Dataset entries
|---|

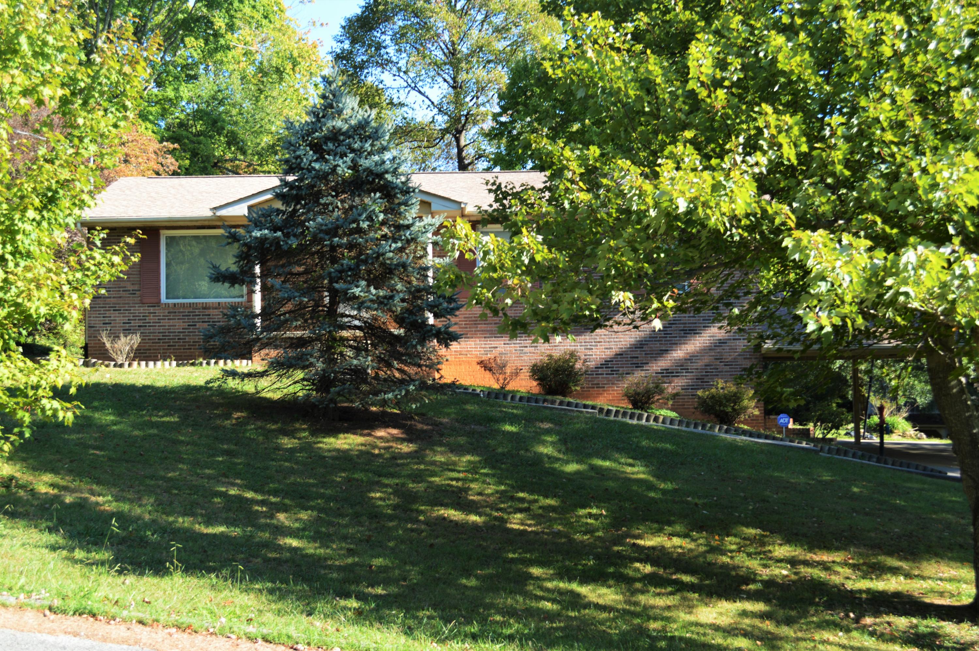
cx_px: 490
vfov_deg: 28.0
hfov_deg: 41.1
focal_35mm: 48
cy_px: 326
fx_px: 1304
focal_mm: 32
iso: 140
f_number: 5.6
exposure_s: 1/125
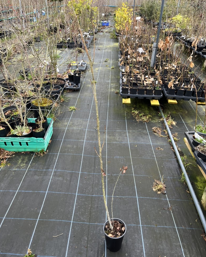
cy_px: 128
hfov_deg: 51.5
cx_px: 100
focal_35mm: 28
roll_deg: +0.0
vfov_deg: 62.2
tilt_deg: -33.0
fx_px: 213
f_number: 1.6
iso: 64
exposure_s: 1/121
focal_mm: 5.1
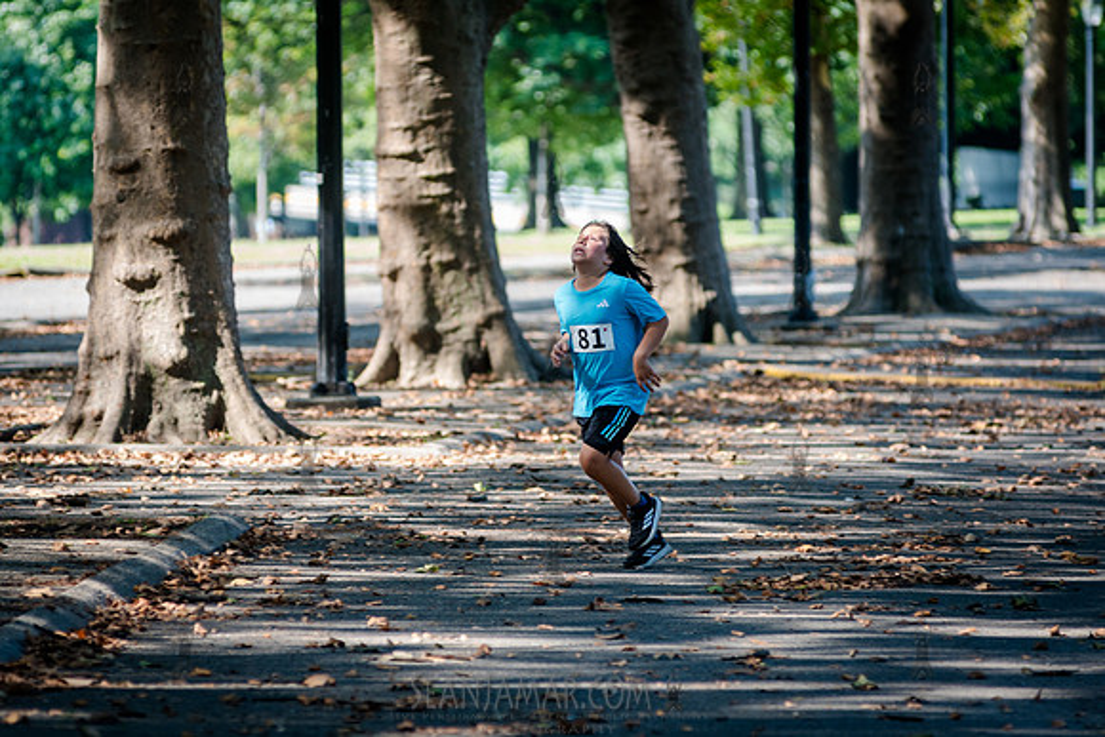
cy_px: 368
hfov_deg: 7.7
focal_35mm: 267
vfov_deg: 5.2
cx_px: 552
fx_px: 8182
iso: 500
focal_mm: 200
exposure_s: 1/500
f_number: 4
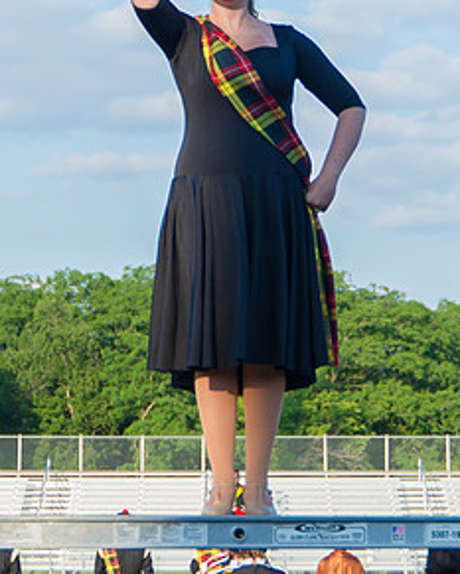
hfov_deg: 8.7
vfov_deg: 10.9
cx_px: 237
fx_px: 3011
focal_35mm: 177
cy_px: 159
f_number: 7.1
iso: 200
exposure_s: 1/500
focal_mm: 65
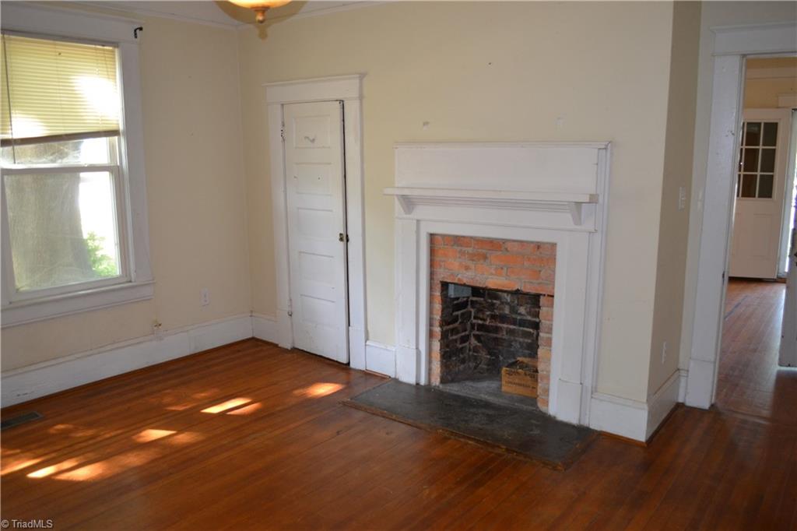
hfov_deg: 67.4
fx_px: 598
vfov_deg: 47.9
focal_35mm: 27
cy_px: 266
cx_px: 398
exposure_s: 1/60
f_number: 3.5
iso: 720
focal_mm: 18
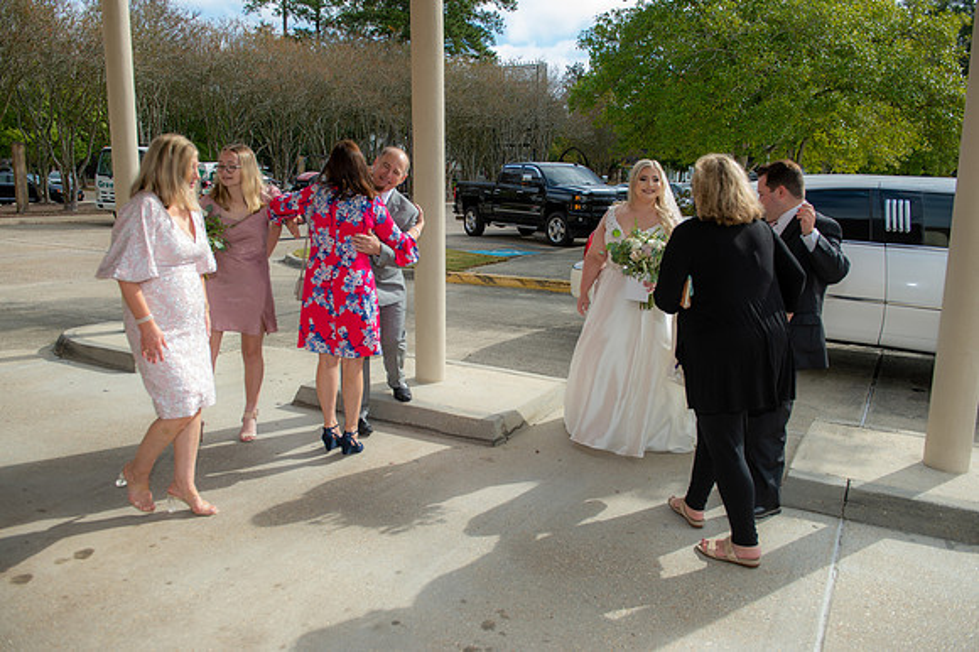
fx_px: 788
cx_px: 490
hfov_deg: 63.7
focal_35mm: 29
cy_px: 326
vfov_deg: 44.9
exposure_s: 1/320
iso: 64
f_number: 5
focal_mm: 29
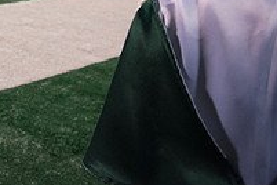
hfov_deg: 23.5
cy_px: -79
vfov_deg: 16.8
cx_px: -92
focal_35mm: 75
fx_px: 577
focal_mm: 26
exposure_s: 1/1250
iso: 4000
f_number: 3.2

|---|

Copy the data word for word and omit every picture.

**Written solution**:
cx_px: 490
vfov_deg: 28.0
hfov_deg: 41.1
focal_35mm: 48
cy_px: 326
fx_px: 1304
focal_mm: 32
iso: 140
f_number: 5.6
exposure_s: 1/125
cy_px: 128
hfov_deg: 51.5
cx_px: 100
focal_35mm: 28
roll_deg: +0.0
vfov_deg: 62.2
tilt_deg: -33.0
fx_px: 213
f_number: 1.6
iso: 64
exposure_s: 1/121
focal_mm: 5.1
cy_px: 368
hfov_deg: 7.7
focal_35mm: 267
vfov_deg: 5.2
cx_px: 552
fx_px: 8182
iso: 500
focal_mm: 200
exposure_s: 1/500
f_number: 4
hfov_deg: 8.7
vfov_deg: 10.9
cx_px: 237
fx_px: 3011
focal_35mm: 177
cy_px: 159
f_number: 7.1
iso: 200
exposure_s: 1/500
focal_mm: 65
hfov_deg: 67.4
fx_px: 598
vfov_deg: 47.9
focal_35mm: 27
cy_px: 266
cx_px: 398
exposure_s: 1/60
f_number: 3.5
iso: 720
focal_mm: 18
fx_px: 788
cx_px: 490
hfov_deg: 63.7
focal_35mm: 29
cy_px: 326
vfov_deg: 44.9
exposure_s: 1/320
iso: 64
f_number: 5
focal_mm: 29
hfov_deg: 23.5
cy_px: -79
vfov_deg: 16.8
cx_px: -92
focal_35mm: 75
fx_px: 577
focal_mm: 26
exposure_s: 1/1250
iso: 4000
f_number: 3.2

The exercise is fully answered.